=== Section Start ===
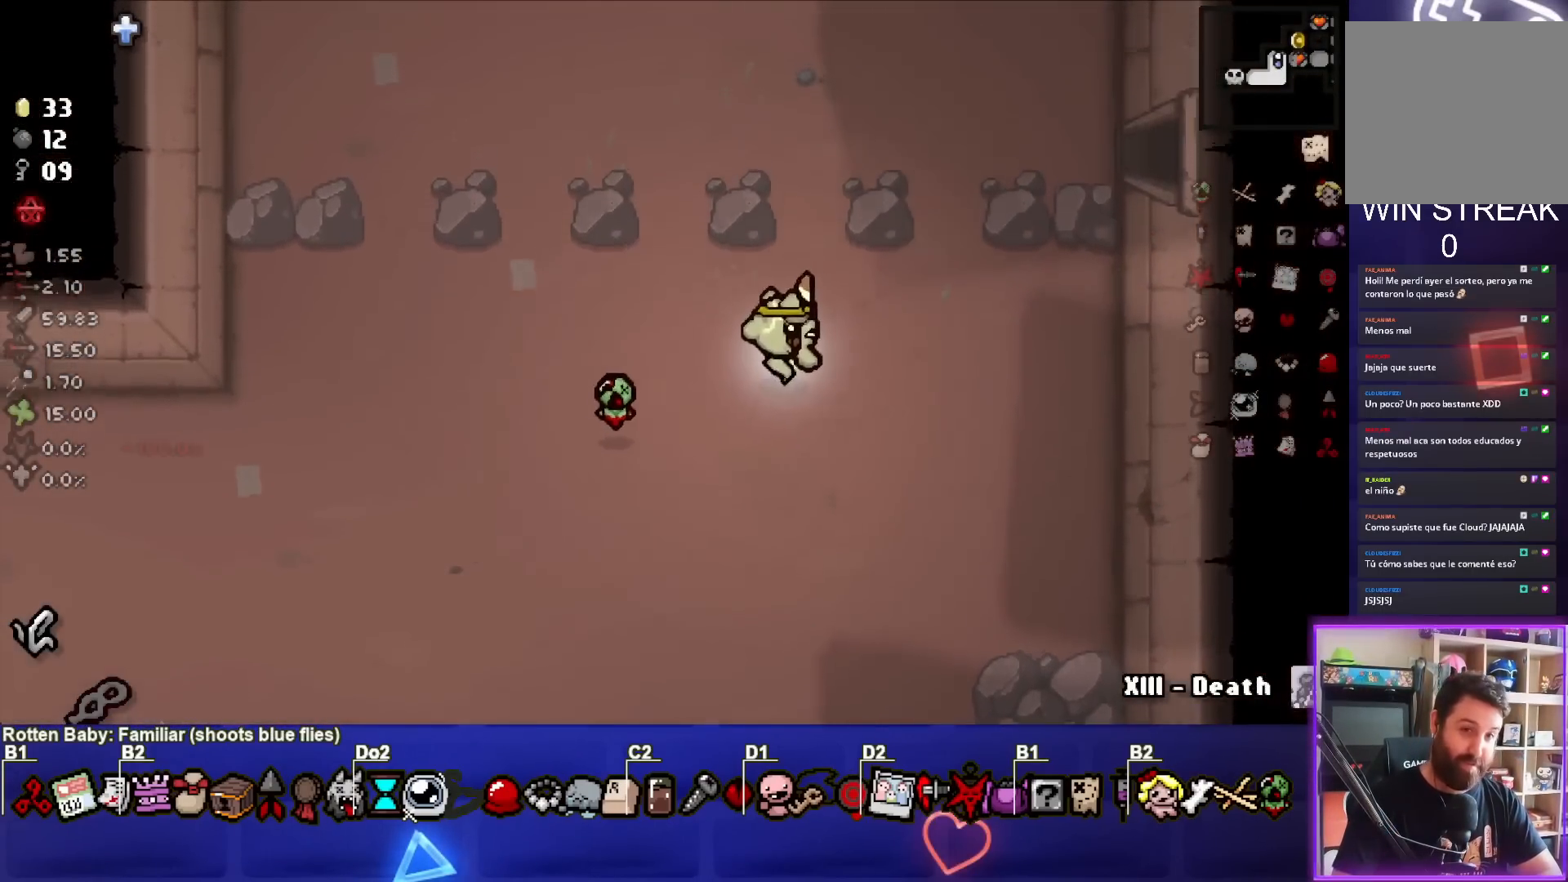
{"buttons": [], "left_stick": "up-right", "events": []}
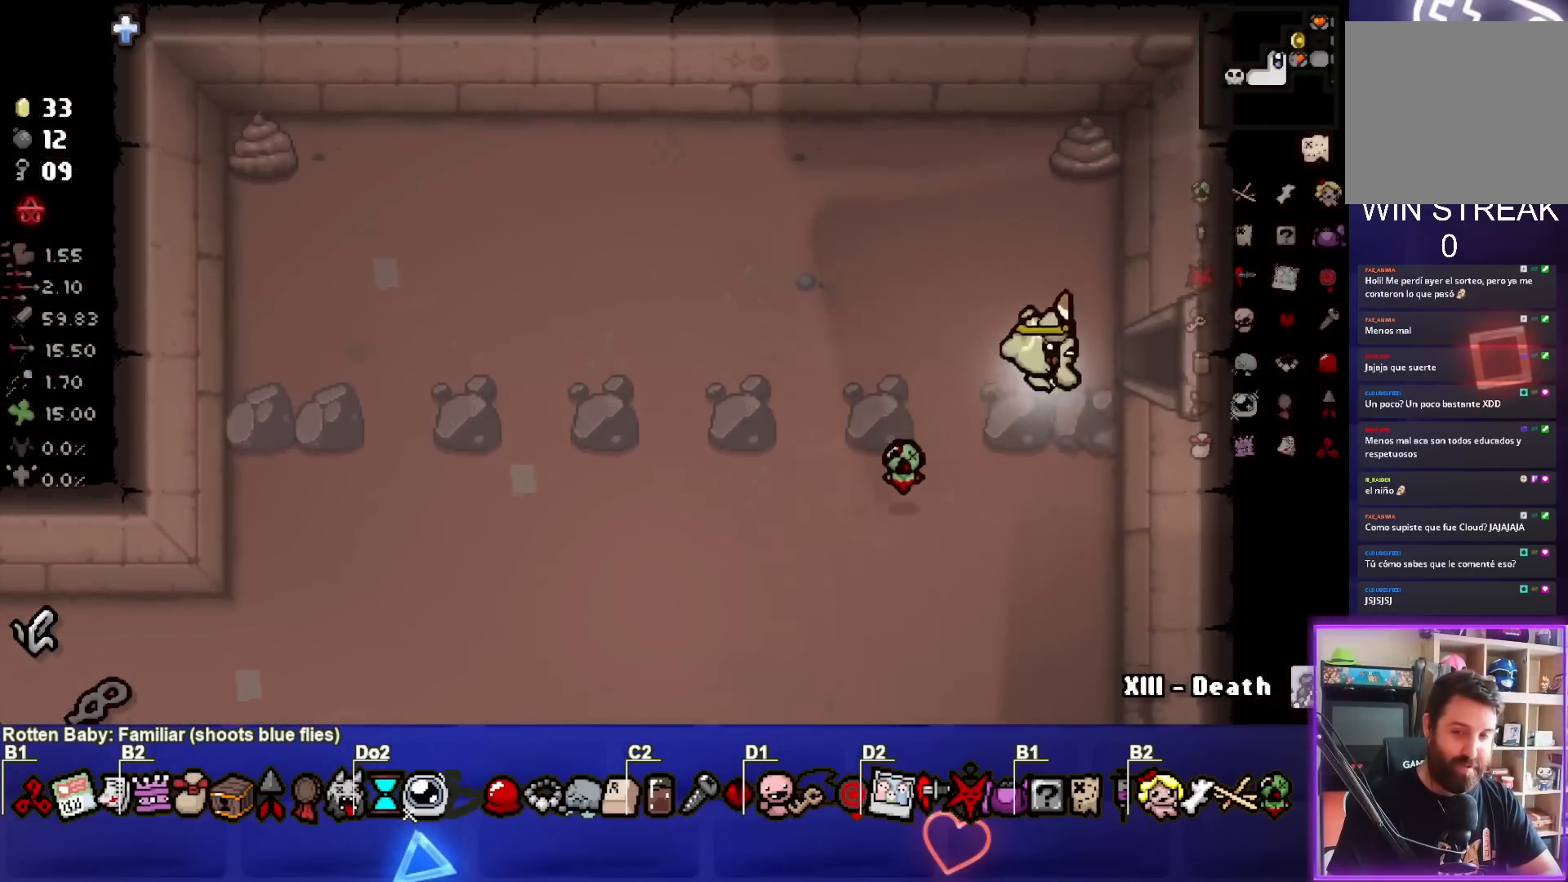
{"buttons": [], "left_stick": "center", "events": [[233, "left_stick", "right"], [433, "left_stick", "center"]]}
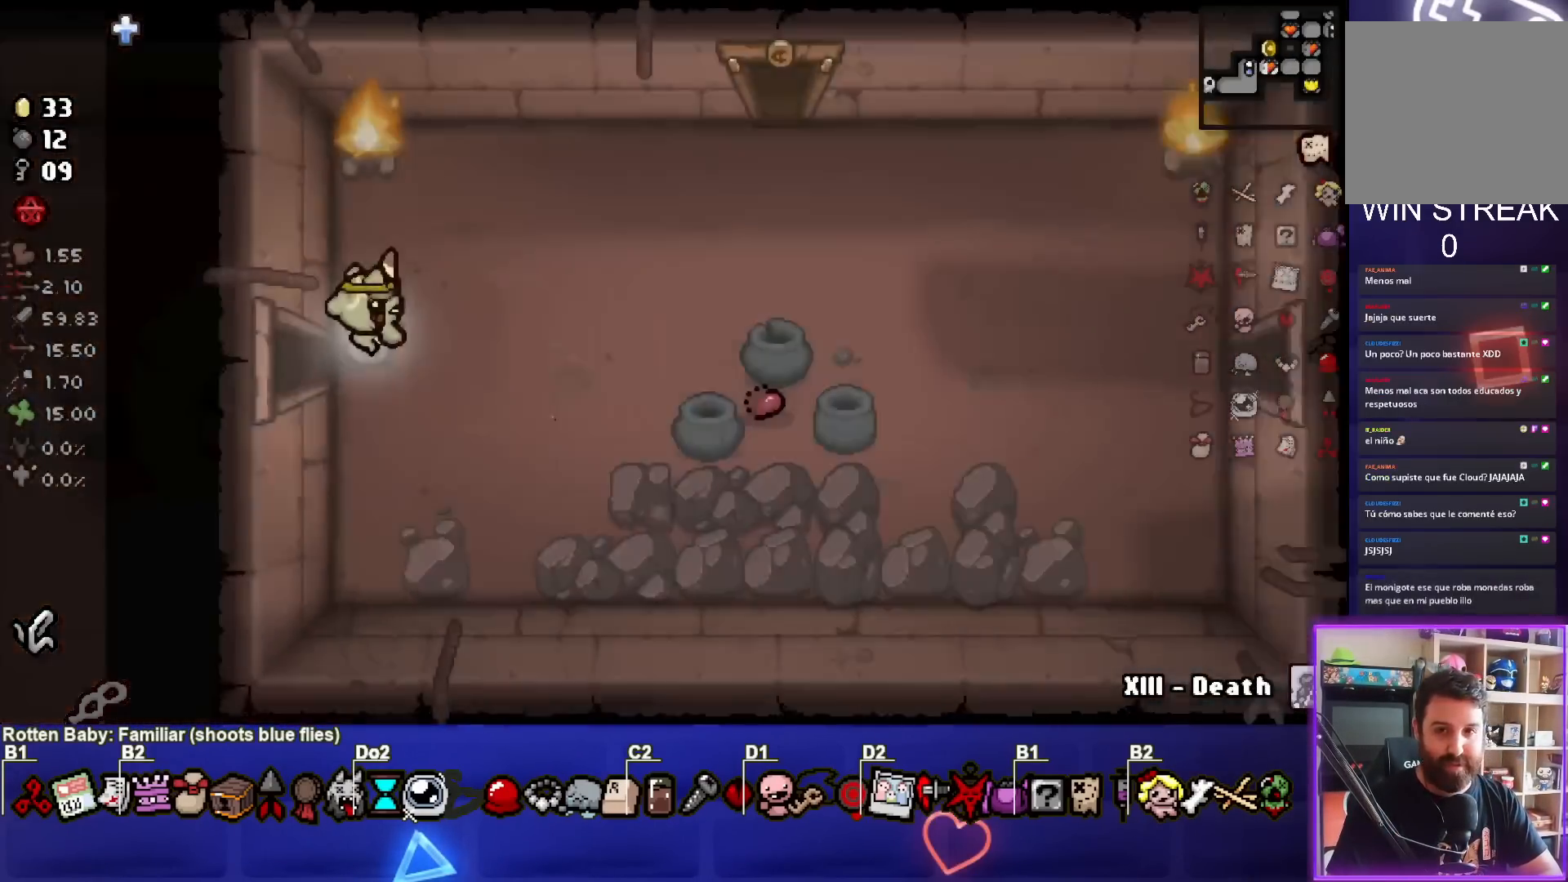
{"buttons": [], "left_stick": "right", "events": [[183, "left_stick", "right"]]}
=== Section End ===
▶ [Work to be completed]
With images left out, the data must be transcribed exactly.

▶ [Solution below]
{"buttons": [], "left_stick": "up-right", "events": []}
{"buttons": [], "left_stick": "center", "events": [[233, "left_stick", "right"], [433, "left_stick", "center"]]}
{"buttons": [], "left_stick": "right", "events": [[183, "left_stick", "right"]]}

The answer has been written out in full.